London, 4 June (Argus) — Fuel oil demand will continue to fall this year, as cheaper alternative fuels replace it in the power generation sector. But demand losses may be slowing in the short term, because of strong demand in China and the Mideast Gulf and wider coking margins in the US.

Global demand will fall by 100,000 b/d this year to around 9mn b/d, Total oil analyst Caroline Ashton projects. This is slower than the average annual demand decline of around 225,000 b/d in 2005-09. Some sections of the residual fuel market are being hit harder than others. The recession cut bunker fuel demand by up to a fifth, or 700,000 b/d, a senior fuel oil trader at US firm Hess, Marek Grey, says.

The global refining industry is adjusting to declining fuel oil demand by becoming more complex or shutting down simpler plants. Russia, which exports just over 1mn b/d of fuel oil, will produce 30pc less by 2020, Moscow-based Petromarket Research general director Yakov Ruderman says. Much of this is because Russian refineries are adding more upgrading capacity. Russian straight-run fuel oil output will witness a “dramatic” decline to 85,000 b/d in 2020 from 500,000 b/d now, Ruderman says.

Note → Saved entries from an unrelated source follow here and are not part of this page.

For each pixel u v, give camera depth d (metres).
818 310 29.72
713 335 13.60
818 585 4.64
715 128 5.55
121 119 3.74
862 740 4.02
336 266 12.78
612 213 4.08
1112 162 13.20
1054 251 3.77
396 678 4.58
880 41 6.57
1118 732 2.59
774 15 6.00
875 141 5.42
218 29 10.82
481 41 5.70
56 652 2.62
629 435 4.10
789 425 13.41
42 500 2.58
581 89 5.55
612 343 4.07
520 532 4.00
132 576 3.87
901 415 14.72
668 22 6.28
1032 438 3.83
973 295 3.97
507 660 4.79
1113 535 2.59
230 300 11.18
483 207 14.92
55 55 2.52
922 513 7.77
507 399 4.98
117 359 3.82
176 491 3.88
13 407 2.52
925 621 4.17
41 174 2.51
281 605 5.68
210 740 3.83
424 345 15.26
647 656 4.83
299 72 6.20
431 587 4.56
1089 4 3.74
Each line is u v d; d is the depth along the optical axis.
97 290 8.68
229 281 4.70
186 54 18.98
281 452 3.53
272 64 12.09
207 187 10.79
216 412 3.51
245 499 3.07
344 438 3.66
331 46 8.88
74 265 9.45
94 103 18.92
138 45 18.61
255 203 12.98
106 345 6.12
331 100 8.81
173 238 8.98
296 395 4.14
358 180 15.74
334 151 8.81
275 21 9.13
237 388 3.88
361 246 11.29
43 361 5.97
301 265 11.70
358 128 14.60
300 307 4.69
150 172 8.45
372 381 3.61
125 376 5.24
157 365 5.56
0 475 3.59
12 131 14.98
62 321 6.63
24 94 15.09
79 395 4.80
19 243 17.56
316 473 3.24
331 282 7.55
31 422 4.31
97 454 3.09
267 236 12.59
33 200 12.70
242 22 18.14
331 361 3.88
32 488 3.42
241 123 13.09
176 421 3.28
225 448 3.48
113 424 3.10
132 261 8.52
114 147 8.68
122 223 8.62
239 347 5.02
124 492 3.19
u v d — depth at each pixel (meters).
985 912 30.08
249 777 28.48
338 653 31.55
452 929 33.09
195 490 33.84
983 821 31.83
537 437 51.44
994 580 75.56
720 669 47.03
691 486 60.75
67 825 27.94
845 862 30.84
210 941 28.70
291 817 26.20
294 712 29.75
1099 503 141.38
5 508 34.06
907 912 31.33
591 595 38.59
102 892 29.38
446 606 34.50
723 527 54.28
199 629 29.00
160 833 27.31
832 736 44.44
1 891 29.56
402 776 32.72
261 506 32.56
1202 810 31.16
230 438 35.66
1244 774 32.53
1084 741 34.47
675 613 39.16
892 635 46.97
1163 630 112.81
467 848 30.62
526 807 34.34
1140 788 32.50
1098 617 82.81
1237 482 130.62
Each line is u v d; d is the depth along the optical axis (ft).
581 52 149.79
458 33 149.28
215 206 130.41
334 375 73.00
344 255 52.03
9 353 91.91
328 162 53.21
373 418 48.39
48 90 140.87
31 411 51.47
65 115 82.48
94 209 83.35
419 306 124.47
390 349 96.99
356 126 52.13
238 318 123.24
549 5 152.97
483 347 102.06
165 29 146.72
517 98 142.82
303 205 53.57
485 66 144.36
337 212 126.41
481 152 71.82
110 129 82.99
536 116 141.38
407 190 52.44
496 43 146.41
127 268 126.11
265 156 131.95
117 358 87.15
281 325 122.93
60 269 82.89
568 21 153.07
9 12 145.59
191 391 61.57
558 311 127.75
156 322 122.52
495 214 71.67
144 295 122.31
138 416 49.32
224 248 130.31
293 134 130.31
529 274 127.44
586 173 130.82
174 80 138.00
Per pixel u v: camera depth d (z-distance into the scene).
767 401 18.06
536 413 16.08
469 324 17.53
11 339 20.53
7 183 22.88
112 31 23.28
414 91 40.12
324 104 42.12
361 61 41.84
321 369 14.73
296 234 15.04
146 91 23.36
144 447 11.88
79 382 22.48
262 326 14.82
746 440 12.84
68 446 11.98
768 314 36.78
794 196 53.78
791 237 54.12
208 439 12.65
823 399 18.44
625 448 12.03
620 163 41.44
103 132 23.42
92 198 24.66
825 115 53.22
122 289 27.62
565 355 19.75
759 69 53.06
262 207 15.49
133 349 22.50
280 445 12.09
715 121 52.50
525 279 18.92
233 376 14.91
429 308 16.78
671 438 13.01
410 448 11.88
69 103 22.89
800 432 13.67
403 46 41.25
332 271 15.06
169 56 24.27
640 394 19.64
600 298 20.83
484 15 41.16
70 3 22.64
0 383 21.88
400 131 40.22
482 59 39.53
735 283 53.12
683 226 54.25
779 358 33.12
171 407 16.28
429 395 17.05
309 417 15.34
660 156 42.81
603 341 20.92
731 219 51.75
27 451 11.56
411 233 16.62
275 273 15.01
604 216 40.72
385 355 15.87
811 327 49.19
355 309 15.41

But the market has shown some signs of strength, despite longer-term decline. Fuel oil margins were relatively firm last year, despite the recession, as Opec cut heavy crude output and simple refiners reduced runs. Chinese bunker fuel demand rose by 70,000 b/d to 160,000 b/d in 2009, UK-based Petro Summit's senior fuel oil trader Hasashi Miyagawa says. And Chinese fuel oil imports surged to 210,000 b/d in December, after firms took advantage of a dip in outright prices.

The fuel oil market could firm in the short term because of improving US coker economics, which would reduce residual fuel supply.

Refinery shutdowns in Europe are boosting low-sulphur fuel oil markets. Intermittent operations at ConocoPhillips' 260,000 b/d Wilhelmshaven refinery in Germany have cut low-sulphur fuel oil supply since October. And Total's 222,000 b/d Lindsey refinery in the UK, which produces 15,000-20,000 b/d of low-sulphur fuel oil, is shut for maintenance until the end of July.

Tighter bunker fuel pollution regulations will boost low-sulphur fuel oil markets. The International Maritime Organisation and the EU will mandate a switch to 1pc sulphur bunker fuel from the current 1.5pc grade used by ships sailing in the world's emissions control areas in July this year.